Although SpaceX originally planned to be back in action in November, the failure turned out to be the most complex the company has ever faced, according to CEO Elon Musk.

A statement from SpaceX detailed the findings of the investigation that followed the explosion. Kenneth Change at The New York Times provides a nice breakdown of what happened.

After analyzing massive amounts of data, the investigation panel (which included folks from SpaceX, NASA, the Federal Aviation Administration, and the U.S. Air Force) concluded that the explosion originated with the helium tanks that sit inside the oxygen tanks on the rocket’s second stage. The helium helps to keep the oxygen under pressure while the engine burns.

The helium tanks are made of two layers: a carbon composite wrapper and an aluminum liner. As these layers came into contact with the Falcon 9’s super-cooled oxygen and helium during the fueling process, the rapid temperature change may have caused the two layers to shrink at different rates, causing buckling and opening gaps for the surrounding oxygen to flow in. With oxygen trapped in between the flammable layers, just a little bit of friction is all that would be needed to start an inferno. Just 0.093 seconds after anomalies appeared in SpaceX’s data, the entire rocket was engulfed in flames.

To correct the problem, SpaceX will use warmer helium and return the system to a previous configuration.
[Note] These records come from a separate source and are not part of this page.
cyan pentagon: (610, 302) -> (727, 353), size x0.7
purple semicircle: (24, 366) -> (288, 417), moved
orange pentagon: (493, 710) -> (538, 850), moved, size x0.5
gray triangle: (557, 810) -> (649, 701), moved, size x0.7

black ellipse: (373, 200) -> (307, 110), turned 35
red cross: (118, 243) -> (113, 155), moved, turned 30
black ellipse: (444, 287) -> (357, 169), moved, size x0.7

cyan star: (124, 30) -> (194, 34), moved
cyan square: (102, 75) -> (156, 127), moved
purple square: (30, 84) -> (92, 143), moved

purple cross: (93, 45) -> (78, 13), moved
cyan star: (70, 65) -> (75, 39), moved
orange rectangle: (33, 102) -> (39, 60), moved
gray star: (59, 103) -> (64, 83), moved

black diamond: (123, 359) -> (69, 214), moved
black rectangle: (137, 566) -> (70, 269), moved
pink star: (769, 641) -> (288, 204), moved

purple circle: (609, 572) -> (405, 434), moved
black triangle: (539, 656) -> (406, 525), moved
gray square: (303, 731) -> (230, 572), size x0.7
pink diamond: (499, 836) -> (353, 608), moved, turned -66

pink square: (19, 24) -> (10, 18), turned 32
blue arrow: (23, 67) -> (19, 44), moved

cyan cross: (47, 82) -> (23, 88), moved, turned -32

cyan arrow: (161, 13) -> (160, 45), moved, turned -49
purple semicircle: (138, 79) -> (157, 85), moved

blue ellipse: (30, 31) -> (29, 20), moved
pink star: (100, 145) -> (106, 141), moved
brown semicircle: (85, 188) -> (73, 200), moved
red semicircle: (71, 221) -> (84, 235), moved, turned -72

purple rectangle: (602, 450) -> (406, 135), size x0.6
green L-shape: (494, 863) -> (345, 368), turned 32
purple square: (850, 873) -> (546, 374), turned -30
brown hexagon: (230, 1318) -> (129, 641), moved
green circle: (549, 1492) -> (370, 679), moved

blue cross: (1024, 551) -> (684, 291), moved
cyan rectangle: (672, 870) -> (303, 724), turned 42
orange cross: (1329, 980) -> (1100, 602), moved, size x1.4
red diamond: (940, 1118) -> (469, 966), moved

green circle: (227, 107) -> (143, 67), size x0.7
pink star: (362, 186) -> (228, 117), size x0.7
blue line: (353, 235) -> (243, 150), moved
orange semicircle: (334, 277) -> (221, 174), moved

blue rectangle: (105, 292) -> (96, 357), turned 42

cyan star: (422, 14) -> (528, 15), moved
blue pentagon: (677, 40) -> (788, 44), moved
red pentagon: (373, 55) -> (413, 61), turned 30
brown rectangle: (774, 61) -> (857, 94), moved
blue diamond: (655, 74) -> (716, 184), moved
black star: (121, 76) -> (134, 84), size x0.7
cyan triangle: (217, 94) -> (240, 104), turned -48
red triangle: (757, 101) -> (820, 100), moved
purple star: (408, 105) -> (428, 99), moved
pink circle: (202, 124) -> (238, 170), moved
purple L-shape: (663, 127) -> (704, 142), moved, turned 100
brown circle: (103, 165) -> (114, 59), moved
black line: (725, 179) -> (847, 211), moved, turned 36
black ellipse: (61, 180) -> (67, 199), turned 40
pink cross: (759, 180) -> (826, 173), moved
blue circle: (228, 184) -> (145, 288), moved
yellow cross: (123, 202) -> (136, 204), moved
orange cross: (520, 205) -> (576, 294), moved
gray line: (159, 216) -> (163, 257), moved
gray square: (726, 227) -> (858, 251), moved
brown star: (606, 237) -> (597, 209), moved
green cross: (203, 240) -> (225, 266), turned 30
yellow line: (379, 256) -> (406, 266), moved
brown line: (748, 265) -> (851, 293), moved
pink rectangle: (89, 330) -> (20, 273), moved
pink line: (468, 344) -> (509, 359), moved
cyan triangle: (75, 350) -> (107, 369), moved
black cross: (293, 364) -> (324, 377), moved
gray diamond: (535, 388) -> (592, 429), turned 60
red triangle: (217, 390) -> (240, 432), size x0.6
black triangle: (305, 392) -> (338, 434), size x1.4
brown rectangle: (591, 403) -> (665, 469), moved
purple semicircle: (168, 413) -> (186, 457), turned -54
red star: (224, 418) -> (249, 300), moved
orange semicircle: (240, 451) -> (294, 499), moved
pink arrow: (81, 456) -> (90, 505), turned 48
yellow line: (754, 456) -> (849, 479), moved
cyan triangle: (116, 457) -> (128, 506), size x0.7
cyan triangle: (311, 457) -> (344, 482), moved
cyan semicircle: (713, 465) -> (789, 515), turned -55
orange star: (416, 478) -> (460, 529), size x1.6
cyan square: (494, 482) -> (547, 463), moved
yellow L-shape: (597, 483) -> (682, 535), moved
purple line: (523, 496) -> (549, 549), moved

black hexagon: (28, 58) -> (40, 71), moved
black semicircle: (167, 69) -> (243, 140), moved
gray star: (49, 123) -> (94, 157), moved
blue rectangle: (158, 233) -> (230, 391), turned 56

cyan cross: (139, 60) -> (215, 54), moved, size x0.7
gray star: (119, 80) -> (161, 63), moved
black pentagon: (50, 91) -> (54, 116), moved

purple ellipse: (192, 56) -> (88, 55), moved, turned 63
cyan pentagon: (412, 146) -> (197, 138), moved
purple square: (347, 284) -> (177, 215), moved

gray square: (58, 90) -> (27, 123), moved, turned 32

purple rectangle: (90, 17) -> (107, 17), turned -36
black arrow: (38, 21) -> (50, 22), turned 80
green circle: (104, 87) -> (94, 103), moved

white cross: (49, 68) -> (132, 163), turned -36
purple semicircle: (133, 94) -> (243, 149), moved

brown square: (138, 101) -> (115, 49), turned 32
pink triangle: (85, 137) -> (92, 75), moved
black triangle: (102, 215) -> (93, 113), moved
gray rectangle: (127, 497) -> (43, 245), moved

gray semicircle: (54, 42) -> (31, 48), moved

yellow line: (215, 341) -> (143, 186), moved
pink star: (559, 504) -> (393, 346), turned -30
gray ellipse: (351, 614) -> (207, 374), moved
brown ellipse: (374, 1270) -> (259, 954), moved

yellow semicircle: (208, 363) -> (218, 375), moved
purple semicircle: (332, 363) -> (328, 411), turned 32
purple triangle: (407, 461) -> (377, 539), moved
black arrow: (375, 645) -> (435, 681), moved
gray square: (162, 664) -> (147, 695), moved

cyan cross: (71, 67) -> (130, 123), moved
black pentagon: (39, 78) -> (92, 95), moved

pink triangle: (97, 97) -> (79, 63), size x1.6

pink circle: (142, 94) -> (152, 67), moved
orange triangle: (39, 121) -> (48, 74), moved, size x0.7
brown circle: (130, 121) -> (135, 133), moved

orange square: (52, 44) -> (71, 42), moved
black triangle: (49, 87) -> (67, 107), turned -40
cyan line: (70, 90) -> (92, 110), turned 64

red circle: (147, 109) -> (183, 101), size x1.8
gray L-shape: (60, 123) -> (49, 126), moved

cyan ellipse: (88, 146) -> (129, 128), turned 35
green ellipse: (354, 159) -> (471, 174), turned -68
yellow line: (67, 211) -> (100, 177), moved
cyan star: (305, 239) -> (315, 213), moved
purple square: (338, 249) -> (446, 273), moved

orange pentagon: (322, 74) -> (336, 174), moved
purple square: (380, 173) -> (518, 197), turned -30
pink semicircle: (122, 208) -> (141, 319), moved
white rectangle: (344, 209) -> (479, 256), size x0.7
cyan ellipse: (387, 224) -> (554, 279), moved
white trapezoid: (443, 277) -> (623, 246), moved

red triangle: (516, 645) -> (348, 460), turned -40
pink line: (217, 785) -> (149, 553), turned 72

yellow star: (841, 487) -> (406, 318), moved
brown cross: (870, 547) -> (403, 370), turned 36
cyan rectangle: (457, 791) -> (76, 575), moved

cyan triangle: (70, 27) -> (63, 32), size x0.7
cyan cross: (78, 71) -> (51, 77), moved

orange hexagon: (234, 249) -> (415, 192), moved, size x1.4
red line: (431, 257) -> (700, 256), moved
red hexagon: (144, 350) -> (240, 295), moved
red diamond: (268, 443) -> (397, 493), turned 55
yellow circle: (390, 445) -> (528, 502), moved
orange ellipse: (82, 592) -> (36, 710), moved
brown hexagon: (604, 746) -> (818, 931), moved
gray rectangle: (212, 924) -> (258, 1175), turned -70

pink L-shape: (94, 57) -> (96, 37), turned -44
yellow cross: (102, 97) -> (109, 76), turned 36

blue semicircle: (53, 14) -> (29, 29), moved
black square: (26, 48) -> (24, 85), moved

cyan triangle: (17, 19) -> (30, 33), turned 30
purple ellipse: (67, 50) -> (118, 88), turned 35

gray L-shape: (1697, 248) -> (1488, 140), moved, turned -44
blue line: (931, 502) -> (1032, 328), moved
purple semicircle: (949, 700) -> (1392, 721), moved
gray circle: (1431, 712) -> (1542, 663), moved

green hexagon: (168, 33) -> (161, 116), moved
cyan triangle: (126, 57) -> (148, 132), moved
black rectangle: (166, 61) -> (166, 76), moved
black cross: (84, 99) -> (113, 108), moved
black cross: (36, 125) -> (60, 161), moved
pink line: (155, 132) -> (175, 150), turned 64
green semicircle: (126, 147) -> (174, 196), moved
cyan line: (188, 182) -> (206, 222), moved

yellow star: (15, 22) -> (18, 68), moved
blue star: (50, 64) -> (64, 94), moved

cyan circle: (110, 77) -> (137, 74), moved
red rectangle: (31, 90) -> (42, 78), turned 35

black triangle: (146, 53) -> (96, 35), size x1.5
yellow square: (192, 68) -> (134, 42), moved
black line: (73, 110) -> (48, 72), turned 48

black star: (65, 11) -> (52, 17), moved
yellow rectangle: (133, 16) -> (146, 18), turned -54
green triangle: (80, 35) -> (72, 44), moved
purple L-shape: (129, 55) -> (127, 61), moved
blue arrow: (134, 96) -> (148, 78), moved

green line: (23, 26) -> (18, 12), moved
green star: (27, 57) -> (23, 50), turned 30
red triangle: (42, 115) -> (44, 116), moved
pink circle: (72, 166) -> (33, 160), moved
Over the long-term, some design changes to the helium tanks will hopefully prevent buckling.

If all goes according to plan—which is never guaranteed in rocketry—the Falcon 9 will lift off again on Sunday carrying 10 Iridium telephone relay satellites into orbit.

Seeing as SpaceX’s launch pad at Cape Canaveral was destroyed in September, Sunday’s launch will take off from Vandenberg Air Force Base in California. But later in January, the company aims to launch another communications satellite from the historic Launch Complex 39A—the launch pad from which most of the Apollo and many space shuttle missions blasted off. The company hopes to resume carrying supplies to the International Space Station later this month.